Task:
Extend the blog post about the worst day and the exploding balloon, starting right after its last sentence.

Text section:

Looking Up

This is the type of long post that most people won't care to read (really, I'd skip this one if I were you--there aren't even any pictures), but perhaps my future baby Simpletons will.
(Baby Simpletons, although blogging life lessons trumps studying for final exams at midnight for me, the principle does not in fact apply to you. Please neglect not thine knowledge-navigation, my niño neurologists--Mommy's retirement yacht shan't be paid off on a salmon-snatcher's salary. We all must learn that younglings who are easily distracted from their studies doom themselves to the career path of the surly salmon-snatcher.)

For the vaster majorities: Don't fret--I'll get back to snarky paid programming in no time.



Life definitely kicks you when you're down; I experienced this firsthand in the worst way possible today.

However, I'm not the type of person who likes to stay on the ground (especially when it requires scrubbing blood off the linoleum just to look behind you and see you've made a fresh new trail), so the kick was just what I needed to regain my sense of humor.

Suffice to say that the morning had been terrible, awful, no good, very bad, and even Australia didn't seem like a far enough destination to begin a new life. In some ways it was nice to be at work because it required me to take a break and breathe. In other ways it was awful to be at work because I physically did not have the time I needed to finish my project before I had to defend it to my professor.

I was summoned forth to assist with a balloon order. Obviously, the first balloon I injected with helium got too big and erupted loudly--it happens often and keeps the customer on her toes. Unlike all the other detonations though, this time the balloon actually exploded into my eyeball. As I clutched the left side of my face, I was sure I'd have to buy a  Phantom mask to hide the bloody scarring, or perhaps invest in a blinged-up eye-patch.

My panic-stricken coworker could only find the words to ask if I needed to use the potty, and I nodded in shock, leaving the poor customer with her jaw unhinged on the ground somewhere near where my eyeball likely rolled to a stop. Gross.

In the safety of the secluded potty room, I pried my possessed hand from my face and observed only the dull redness from slight swelling and a sharp blow. The only real damage, other than temporary partial-blindness and engorgement of my facial second quadrant, was emotional exhaustion. I had reached the tipping point and set off to bawling in the public potty stall. This was the icing on the cake: the nasty fruitcake that nobody actually wants but they eat anyway to please the people who think it's good for them.

Sobs turned into laughter, turned into hysterics. Those poor confused other restroom inhabitants.

It was then, kneeling and weeping and giggling on the floor of the vending building's ladies' restroom (I spent a lot of time on the floor today), that I realized that things could only go up from that point, and not just from the standpoint of the world's crappiest day ever. The last few months have been hard for several reasons, but I'm ready to be whole again. I'm giving myself to the Lord. I know the fire would be worthless without this beating and stretching and shaping, and it's all for my good. I'm so looking forward to these changes and improvements I can finally begin to enjoy.

It was still the worst day of my life. I f-f-f-failed my final projects because of a printer malfunction--an oversight that was totally "my bad." Live and learn, Laura. Live and learn. Regardless, I'd be ungrateful if I didn't acknowledge the people who made this day livable. Yes, all of them. You purely cynical bloggers might as well go talk Utah-hate and people-hate and happiness-hate and give up on me right now. This post has reached the point of ultra-sap with no hope of return.

Provided information:
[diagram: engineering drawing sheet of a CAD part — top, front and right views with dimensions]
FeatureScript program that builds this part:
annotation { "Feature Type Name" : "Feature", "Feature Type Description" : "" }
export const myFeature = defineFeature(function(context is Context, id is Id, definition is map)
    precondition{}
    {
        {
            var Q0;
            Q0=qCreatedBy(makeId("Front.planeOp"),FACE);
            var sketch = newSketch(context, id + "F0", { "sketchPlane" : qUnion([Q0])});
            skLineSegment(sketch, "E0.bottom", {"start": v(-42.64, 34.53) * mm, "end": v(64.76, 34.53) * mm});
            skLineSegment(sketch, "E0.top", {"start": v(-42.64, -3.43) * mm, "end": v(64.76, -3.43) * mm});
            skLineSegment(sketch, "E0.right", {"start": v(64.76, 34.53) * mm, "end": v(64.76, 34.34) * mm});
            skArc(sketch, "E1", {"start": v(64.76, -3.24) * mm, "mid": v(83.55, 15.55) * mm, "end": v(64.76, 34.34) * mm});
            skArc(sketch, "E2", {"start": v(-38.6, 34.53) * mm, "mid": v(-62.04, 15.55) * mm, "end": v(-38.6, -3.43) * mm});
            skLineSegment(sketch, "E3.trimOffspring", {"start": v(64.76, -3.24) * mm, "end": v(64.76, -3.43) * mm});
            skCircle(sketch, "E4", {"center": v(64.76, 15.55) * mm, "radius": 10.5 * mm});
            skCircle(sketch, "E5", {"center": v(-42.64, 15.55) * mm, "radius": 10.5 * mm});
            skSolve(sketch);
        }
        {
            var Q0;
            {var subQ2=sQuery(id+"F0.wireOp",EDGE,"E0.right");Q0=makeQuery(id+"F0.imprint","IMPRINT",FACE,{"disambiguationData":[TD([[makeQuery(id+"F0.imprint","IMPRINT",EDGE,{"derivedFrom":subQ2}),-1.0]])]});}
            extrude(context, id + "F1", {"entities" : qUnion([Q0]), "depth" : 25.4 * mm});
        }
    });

Response to this task:
Mom: I called you like 14 times today. I know it probably seemed like you just said the same things to me over and over again while I complained and didn't listen and made dumb decisions. Not true. It meant a lot just to know that you had a hard time sleeping for worrying about my worries. I especially enjoyed when you joked about me failing and not selling my contract and dropping out of school. I told you it wasn't funny, but really it was.

Dad: Your sweet texts light up my whole day. I save them and cherish them. I appreciate your level-headedness when everything I'm doing and thinking screams, "irrational!!!!" I love your dry humor. I just love you, so much that I sometimes don't know what to do about it. Let's pretty please go hiking together over the break?

Chris: Thank you for acting on promptings. I don't think you had any idea what I was going through, and you have enough to worry about on your own. When you spontaneously broke into the flower shop to pick me up from work and treat me to ice cream . . . that was good news. You're the sweetest big brother ever, but we can still feign indifference to each other in public if you want.

Dottie: Thank you for showing me tutorials of how to turn old t-shirts into underwear. Thank you for supporting the pantslessness movement. Thank you for every single note, pillow nugget, and puppy picture. Thank you for chocolate soy milk. Thank you for the best hugs ever. Thank you for being so perceptive and asking me how I'm doing, even when I'm hormonal and a jerk. Thank you for not calling me a jerk even when I am one. Thank you for protecting me from scary roommates. Thank you for protecting me from scary neighbors. Thank you for digging through my unmentionables drawer for my thumb drive. Thank you for your bluntness (but really). Thank you for gummy bear breakfasts. Thank you for your unconditional service and love. Thank you for your example. I miss you already.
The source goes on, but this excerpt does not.